I have a SHPE750 Salt spreader that I will be rarely using this winter and I need a controller for it. I got boned by a guy on here that had one for $160, Sent the $ 2 months ago and havent seen it yet. Wont pick-up the phone or anser emails. I cant justify the $500 expense for a new one and I am wondering if anyone has made one themselves, and would care to share how they did it. Or if it is at all possible. Thanks in advance.


----------



## lilweeds (Aug 3, 2007)

Does Karrier make one for the saltdogs?


----------



## basher (Nov 13, 2004)

Yes they do


----------



## BDEMOTT (Oct 10, 2005)

just checked it out. They are also $520.00. Someone on here has to have made one before.


----------



## lilweeds (Aug 3, 2007)

They maybe 520, but it will last forever.


----------



## emeraldgreen (Sep 17, 2004)

Maybe you should let everyone else know who this person is so they don't go through this same thing. 
It may also help you to get this issue resolved. Someone on here might know this person and be located nearby, maybe inquire as to what the problem is.


----------



## basher (Nov 13, 2004)

Do you understand exactly what is required? These units have a burst start feature to start the motors, overload protection, reverse feature, and vibrator control plus the rheostats strong enough to handle the loads. How are you at building circuit boards?

Or you could go Ghetto, just get some REAL HEAVY switches and wire it on/off and run like he!! while she dumps material.


----------



## BDEMOTT (Oct 10, 2005)

basher;859115 said:


> Do you understand exactly what is required? These units have a burst start feature to start the motors, overload protection, reverse feature, and vibrator control plus the rheostats strong enough to handle the loads. How are you at building circuit boards?
> 
> Or you could go Ghetto, just get some REAL HEAVY switches and wire it on/off and run like he!! while she dumps material.


haha well i guess that sums up the post. I am good with curcuit boards but it looks like im going to be spending way to much time and $.

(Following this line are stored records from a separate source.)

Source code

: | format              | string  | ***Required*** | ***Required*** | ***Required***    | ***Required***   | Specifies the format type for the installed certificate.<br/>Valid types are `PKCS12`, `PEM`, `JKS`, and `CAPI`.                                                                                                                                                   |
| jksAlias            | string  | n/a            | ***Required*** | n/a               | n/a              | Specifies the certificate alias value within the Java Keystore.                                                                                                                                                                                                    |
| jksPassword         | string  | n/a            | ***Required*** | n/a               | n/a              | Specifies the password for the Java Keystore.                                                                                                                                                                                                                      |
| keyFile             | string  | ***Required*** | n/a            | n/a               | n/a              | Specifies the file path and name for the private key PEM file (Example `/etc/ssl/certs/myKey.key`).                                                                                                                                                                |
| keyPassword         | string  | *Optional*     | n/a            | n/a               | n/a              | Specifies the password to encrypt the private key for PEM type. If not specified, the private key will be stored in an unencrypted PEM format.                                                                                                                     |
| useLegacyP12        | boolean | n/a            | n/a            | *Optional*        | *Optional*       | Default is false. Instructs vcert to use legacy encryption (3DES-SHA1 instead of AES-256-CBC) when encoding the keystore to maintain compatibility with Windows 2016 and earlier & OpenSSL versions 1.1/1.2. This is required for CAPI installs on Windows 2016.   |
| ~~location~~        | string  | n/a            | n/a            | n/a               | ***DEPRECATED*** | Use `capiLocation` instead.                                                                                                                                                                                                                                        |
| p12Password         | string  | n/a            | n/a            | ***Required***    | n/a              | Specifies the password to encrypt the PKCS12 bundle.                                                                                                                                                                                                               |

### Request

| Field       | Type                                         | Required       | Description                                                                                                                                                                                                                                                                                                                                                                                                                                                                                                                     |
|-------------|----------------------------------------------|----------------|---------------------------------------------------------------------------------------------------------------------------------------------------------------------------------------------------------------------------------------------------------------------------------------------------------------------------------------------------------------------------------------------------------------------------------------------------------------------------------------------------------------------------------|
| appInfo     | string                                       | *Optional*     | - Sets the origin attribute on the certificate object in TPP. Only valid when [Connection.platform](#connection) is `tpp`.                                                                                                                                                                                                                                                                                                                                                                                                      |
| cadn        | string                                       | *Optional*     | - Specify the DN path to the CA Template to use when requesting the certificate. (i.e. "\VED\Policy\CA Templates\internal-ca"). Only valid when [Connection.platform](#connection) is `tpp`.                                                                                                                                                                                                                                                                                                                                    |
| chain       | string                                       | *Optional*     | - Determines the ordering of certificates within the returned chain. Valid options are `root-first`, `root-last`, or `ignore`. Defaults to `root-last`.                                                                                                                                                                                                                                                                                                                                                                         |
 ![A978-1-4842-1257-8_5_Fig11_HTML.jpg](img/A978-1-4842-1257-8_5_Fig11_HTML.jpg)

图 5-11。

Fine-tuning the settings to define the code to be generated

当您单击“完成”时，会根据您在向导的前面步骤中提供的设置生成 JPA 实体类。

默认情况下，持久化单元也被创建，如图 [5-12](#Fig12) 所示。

The guys name on here is Iowalawn and his name is nate. Thank god i sent the money through paypal otherwise id be out $160.00. he was great to deal with at the begining and sure enough when i started asking where it was i got no response


----------



## show-n-go (Feb 5, 2009)

will this one work? http://www.plowsite.com/showthread.php?t=88668

I had an offer to buy with no response.

Still for sale


----------



## basher (Nov 13, 2004)

Won't work for a dual motor unit.


----------